*Work required*: Report each line from the records where the string "green" turns up.

*Data for analysis*:

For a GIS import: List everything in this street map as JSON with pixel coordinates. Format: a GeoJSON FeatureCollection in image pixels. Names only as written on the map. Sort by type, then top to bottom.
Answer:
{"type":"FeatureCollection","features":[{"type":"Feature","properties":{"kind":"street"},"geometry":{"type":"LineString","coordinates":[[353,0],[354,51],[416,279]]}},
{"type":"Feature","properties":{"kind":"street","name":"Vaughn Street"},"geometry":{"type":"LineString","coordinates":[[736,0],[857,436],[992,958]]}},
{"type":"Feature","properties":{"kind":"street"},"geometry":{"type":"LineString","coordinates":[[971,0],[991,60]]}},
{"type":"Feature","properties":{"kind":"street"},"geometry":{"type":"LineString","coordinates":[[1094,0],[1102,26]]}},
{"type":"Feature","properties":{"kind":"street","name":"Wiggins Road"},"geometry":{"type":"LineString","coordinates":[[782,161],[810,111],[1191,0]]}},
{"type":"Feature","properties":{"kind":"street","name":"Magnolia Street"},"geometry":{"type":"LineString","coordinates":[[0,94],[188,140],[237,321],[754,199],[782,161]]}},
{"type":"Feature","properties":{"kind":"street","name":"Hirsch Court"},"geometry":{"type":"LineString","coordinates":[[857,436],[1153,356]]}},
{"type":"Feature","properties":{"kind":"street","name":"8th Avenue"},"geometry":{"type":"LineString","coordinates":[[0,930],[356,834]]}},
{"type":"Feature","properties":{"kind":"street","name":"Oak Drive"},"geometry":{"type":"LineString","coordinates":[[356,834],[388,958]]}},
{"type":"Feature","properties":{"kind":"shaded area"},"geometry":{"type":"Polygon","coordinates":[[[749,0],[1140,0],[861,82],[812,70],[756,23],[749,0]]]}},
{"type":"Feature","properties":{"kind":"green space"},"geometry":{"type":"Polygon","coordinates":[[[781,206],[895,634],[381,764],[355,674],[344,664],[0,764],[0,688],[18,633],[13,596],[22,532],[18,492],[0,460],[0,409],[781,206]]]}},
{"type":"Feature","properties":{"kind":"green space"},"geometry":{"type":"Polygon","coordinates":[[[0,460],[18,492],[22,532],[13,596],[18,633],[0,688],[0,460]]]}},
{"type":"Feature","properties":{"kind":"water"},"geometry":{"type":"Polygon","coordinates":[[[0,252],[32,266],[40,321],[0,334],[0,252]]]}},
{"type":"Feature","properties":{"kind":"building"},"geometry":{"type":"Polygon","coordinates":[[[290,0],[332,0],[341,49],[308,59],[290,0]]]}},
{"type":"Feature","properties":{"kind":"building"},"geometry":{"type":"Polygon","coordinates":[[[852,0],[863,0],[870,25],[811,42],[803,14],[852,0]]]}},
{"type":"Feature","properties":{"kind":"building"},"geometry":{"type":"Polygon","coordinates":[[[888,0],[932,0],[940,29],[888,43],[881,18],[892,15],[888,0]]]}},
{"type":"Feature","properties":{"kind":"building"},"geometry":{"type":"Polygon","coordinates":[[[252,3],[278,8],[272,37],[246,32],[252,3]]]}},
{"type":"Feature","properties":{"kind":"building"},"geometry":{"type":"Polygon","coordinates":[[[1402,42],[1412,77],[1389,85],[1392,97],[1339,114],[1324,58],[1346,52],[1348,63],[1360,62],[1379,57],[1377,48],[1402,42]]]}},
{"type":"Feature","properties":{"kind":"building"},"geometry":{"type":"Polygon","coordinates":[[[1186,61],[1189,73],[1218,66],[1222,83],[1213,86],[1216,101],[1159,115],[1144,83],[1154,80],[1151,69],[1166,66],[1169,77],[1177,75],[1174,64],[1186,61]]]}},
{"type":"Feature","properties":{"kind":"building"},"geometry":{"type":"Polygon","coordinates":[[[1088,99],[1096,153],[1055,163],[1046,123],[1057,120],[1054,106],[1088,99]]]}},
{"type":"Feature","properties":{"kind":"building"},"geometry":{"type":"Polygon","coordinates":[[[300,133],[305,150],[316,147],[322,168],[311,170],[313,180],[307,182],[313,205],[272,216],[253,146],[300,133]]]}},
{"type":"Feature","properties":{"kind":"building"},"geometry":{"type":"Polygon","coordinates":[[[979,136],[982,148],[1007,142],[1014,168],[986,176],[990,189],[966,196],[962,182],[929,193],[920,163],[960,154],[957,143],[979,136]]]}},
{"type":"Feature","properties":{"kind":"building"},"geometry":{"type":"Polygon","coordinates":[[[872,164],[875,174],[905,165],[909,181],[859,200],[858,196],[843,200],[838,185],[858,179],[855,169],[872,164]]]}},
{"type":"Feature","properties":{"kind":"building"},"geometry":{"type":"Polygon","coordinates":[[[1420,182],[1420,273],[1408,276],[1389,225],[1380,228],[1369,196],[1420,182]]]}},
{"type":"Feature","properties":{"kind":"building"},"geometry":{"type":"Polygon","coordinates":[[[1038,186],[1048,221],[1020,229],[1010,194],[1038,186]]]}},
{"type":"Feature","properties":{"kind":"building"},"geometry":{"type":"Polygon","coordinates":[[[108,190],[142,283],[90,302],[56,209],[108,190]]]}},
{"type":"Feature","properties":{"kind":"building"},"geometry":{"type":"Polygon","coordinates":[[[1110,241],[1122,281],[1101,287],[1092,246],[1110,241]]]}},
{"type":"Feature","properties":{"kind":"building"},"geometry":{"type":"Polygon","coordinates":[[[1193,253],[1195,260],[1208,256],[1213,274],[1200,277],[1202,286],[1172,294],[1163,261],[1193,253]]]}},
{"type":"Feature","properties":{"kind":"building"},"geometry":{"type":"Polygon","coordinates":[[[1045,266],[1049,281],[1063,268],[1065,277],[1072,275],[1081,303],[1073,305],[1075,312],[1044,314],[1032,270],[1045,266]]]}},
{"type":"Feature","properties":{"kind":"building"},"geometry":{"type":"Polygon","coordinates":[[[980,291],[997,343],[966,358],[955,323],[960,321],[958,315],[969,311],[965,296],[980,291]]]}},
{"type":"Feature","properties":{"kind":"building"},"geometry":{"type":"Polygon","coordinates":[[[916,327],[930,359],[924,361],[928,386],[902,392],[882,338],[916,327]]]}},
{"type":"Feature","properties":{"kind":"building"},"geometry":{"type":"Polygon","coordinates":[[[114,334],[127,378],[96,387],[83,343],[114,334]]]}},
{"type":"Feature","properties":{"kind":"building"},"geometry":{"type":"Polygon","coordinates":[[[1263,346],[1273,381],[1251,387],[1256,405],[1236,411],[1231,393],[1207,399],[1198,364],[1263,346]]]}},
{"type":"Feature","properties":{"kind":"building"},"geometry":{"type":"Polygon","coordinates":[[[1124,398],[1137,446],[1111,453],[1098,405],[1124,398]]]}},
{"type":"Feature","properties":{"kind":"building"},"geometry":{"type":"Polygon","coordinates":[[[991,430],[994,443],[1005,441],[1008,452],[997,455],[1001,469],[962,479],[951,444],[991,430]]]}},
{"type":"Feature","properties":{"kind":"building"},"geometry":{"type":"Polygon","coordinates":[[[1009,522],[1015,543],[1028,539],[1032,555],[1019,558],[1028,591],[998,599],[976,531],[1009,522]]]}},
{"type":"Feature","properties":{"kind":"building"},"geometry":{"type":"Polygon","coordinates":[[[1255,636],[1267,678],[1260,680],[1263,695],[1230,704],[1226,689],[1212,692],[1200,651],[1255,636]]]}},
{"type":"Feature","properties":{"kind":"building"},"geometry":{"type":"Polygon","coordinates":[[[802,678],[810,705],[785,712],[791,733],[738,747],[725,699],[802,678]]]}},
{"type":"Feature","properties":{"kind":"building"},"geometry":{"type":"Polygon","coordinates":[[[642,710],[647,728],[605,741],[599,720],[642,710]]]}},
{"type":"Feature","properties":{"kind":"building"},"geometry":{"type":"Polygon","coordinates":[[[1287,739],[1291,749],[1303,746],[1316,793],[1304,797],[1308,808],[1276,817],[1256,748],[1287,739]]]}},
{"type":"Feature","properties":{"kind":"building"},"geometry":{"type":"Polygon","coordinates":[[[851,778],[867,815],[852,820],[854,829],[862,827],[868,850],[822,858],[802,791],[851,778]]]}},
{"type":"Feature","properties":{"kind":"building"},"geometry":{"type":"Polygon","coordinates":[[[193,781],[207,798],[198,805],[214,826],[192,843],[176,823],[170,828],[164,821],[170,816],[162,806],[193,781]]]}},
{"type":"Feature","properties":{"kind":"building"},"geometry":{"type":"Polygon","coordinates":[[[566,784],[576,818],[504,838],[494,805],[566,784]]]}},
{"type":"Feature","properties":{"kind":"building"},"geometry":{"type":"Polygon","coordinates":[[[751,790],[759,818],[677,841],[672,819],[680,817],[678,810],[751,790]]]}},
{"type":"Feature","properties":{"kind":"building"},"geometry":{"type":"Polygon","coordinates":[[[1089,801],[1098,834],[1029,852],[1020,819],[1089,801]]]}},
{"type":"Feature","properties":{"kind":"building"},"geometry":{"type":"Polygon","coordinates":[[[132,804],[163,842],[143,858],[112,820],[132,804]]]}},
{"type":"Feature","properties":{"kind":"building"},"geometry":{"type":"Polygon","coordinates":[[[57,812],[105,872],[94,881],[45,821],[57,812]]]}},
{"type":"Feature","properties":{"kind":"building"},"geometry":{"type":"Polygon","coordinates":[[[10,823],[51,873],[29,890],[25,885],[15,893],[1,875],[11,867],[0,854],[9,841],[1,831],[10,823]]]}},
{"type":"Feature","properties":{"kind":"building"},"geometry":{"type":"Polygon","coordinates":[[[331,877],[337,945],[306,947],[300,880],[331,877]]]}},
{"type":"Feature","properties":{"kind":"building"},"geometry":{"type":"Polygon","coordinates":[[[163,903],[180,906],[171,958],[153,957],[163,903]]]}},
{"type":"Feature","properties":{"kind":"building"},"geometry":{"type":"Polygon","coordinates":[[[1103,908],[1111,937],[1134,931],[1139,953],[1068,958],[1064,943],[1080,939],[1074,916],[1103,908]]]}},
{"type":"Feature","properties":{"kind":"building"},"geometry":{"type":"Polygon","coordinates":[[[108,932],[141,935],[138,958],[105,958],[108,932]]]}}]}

*Task output*:
{"type":"Feature","properties":{"kind":"green space"},"geometry":{"type":"Polygon","coordinates":[[[781,206],[895,634],[381,764],[355,674],[344,664],[0,764],[0,688],[18,633],[13,596],[22,532],[18,492],[0,460],[0,409],[781,206]]]}},
{"type":"Feature","properties":{"kind":"green space"},"geometry":{"type":"Polygon","coordinates":[[[0,460],[18,492],[22,532],[13,596],[18,633],[0,688],[0,460]]]}},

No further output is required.